# Task brief:
Report how many lines of the material contain the string "modernes", matching case exactly. Give only the number.

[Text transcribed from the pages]
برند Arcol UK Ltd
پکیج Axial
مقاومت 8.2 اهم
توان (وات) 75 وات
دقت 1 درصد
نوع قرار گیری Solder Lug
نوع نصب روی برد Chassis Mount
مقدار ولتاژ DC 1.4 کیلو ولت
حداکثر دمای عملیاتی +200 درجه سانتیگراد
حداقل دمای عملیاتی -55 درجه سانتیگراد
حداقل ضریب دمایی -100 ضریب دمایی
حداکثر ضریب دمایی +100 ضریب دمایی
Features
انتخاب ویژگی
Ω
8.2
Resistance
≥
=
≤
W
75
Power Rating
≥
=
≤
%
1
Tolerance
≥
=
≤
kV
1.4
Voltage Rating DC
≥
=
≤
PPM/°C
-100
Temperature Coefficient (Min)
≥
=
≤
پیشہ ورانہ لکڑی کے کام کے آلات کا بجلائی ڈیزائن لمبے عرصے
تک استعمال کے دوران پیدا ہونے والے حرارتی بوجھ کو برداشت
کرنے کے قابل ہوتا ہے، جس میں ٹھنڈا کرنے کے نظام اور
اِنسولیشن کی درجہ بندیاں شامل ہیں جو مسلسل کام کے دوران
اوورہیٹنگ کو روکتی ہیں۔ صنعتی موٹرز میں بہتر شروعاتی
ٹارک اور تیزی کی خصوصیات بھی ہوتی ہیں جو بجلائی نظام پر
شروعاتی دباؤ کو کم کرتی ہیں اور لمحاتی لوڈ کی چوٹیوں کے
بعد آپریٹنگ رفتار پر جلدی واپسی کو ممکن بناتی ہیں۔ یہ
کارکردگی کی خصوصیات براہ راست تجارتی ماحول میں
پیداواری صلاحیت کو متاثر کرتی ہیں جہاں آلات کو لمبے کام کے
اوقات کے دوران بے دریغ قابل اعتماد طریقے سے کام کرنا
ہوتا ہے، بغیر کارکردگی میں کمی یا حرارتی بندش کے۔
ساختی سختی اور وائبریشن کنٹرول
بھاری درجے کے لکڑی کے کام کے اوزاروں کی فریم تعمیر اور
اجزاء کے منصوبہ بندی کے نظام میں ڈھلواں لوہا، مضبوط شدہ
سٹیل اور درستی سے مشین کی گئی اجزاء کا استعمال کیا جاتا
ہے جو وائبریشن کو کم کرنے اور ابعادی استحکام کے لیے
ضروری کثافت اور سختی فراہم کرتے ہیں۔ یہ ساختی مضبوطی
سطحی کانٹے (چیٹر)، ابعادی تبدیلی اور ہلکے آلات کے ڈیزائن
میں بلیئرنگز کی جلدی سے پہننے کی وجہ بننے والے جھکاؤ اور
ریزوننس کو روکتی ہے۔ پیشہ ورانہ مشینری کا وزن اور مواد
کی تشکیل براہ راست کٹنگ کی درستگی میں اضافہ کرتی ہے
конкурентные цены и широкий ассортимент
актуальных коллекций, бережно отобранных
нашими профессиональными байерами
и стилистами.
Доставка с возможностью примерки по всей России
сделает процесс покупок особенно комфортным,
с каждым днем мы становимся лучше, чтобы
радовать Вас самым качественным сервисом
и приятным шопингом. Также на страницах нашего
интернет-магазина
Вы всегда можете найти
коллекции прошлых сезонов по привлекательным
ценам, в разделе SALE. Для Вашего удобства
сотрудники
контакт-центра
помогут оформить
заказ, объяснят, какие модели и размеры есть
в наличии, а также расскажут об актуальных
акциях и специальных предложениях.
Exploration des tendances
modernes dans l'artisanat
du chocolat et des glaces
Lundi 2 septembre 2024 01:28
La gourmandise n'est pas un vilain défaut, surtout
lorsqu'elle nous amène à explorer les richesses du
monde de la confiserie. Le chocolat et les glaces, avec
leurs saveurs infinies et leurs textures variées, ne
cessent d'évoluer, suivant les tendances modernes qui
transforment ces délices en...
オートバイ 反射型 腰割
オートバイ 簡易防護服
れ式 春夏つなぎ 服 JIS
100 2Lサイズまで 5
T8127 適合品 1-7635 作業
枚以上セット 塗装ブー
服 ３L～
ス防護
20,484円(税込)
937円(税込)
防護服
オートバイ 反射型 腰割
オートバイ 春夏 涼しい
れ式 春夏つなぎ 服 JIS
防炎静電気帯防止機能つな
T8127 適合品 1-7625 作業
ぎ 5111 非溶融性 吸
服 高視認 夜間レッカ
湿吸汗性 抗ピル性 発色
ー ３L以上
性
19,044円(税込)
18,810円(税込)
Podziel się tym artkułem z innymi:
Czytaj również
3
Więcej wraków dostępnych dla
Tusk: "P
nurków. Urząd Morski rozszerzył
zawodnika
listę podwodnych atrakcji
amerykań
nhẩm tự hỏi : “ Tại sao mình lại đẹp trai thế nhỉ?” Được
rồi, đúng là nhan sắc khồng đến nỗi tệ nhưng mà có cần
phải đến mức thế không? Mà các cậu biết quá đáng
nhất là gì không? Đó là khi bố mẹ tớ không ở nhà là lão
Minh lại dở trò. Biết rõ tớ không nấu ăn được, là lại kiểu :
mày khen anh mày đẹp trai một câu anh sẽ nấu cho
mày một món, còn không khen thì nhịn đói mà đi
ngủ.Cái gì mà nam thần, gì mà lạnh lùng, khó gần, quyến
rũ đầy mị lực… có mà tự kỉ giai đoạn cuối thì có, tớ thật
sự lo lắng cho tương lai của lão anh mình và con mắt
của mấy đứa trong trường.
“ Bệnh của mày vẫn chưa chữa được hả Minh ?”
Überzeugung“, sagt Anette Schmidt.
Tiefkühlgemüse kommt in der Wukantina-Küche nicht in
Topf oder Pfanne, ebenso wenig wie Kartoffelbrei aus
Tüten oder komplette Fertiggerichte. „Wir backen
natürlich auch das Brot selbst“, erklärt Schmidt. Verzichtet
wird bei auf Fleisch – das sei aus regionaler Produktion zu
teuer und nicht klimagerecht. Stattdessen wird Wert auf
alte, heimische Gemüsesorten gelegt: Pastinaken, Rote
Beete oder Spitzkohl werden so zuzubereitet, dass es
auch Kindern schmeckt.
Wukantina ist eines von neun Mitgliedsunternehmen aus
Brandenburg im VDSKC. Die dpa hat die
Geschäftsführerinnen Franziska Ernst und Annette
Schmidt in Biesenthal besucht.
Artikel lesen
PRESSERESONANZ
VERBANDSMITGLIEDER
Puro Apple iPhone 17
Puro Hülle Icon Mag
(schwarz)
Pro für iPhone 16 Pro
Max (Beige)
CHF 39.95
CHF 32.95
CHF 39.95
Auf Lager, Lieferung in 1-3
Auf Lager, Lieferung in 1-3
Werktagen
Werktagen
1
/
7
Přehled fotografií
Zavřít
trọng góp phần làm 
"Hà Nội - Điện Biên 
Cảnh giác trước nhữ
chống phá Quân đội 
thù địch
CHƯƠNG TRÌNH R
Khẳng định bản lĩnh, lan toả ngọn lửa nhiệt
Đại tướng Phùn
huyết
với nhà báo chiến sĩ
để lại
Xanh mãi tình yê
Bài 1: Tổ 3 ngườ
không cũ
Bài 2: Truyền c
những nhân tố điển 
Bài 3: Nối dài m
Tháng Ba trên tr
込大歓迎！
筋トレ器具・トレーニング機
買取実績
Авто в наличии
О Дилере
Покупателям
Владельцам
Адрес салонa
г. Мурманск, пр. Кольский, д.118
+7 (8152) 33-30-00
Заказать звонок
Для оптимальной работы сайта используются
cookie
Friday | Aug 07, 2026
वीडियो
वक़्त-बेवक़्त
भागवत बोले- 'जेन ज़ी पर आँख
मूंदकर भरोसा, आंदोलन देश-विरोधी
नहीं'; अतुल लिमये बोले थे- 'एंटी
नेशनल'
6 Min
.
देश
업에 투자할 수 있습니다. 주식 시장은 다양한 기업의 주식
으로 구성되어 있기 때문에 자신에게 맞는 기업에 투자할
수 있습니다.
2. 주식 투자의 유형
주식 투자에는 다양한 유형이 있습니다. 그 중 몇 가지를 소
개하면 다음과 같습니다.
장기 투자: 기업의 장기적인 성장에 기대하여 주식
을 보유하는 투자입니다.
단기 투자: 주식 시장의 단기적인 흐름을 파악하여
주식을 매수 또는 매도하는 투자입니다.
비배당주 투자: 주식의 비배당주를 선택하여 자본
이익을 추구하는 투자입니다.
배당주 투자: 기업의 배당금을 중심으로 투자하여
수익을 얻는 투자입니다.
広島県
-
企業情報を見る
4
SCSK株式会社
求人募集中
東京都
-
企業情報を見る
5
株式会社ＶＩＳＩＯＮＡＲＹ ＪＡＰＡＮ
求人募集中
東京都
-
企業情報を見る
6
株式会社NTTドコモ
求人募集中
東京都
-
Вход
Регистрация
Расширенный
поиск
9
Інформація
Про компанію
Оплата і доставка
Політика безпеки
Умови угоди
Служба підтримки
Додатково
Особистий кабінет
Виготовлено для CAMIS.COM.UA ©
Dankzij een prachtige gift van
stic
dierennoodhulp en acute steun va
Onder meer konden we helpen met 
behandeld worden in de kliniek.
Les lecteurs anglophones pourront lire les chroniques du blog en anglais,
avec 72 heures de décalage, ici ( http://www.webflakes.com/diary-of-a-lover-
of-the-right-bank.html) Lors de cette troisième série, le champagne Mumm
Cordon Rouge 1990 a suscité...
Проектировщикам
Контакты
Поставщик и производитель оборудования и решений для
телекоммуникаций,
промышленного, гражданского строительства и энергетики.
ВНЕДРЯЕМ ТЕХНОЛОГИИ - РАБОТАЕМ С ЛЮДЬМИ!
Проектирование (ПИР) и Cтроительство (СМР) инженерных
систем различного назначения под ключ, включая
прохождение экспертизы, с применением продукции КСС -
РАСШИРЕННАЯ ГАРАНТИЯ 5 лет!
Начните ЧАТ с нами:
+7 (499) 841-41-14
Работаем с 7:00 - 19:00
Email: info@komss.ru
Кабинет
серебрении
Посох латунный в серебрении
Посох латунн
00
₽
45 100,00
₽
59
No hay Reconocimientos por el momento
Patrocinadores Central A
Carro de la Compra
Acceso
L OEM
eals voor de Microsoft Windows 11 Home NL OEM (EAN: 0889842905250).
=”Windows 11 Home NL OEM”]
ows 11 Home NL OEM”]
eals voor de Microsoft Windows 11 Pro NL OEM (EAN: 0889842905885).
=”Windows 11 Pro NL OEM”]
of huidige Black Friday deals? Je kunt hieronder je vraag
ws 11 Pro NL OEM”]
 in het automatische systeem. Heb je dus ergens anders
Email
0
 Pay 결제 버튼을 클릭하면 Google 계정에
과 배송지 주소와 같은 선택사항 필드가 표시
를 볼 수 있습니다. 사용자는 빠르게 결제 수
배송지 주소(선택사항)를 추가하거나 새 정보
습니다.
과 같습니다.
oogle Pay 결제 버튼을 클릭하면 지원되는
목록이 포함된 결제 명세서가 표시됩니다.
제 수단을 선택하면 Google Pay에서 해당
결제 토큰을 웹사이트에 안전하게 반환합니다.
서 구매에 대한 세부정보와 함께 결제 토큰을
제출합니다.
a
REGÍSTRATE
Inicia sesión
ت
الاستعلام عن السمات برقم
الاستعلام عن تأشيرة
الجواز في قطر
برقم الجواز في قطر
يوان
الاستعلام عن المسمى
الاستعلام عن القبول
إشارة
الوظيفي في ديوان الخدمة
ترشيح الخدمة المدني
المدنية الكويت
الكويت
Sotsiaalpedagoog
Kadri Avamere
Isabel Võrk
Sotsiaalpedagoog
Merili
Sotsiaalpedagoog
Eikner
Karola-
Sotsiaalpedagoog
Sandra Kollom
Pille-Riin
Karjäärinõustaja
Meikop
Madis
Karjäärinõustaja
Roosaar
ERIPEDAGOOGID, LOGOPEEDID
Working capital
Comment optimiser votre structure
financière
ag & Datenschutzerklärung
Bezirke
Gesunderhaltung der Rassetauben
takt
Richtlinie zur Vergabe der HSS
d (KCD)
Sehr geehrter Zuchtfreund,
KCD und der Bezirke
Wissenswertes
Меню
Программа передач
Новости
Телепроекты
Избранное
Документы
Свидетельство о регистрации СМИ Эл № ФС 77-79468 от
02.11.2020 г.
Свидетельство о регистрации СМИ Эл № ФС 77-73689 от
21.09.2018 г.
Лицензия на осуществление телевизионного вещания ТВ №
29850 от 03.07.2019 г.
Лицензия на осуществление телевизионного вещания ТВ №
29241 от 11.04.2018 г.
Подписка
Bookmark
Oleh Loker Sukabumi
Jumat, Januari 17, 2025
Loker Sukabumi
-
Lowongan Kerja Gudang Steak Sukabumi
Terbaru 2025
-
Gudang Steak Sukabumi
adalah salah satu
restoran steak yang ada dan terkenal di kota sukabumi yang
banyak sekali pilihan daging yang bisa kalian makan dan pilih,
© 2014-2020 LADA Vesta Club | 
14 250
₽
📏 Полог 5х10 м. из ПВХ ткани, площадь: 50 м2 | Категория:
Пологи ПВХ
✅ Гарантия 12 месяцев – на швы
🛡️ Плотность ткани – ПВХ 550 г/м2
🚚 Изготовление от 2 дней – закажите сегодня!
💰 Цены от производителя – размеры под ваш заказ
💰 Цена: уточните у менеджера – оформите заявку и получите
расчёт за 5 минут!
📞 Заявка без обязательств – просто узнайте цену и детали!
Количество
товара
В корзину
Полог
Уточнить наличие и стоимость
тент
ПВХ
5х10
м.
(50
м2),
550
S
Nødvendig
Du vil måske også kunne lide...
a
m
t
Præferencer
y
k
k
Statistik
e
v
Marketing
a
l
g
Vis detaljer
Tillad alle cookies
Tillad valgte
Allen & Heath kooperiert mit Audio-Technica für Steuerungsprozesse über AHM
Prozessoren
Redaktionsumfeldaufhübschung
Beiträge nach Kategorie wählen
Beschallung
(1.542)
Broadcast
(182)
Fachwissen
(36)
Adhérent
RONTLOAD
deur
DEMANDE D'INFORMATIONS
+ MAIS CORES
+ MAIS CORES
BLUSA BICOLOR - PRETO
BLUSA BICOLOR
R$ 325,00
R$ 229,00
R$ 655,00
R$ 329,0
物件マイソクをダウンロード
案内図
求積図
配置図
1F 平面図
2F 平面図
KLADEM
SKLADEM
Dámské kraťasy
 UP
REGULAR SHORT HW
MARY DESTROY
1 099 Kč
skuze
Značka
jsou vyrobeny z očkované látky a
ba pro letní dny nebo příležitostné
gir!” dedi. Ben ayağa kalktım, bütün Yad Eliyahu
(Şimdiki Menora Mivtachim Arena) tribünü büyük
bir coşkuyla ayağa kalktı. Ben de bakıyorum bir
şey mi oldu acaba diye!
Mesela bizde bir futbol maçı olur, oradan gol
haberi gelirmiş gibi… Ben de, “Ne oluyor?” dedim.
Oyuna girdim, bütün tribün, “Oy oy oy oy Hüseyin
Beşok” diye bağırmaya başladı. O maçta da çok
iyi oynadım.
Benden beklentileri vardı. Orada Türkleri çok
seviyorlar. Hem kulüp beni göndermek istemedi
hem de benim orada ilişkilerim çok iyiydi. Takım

# Solution to this problem:
2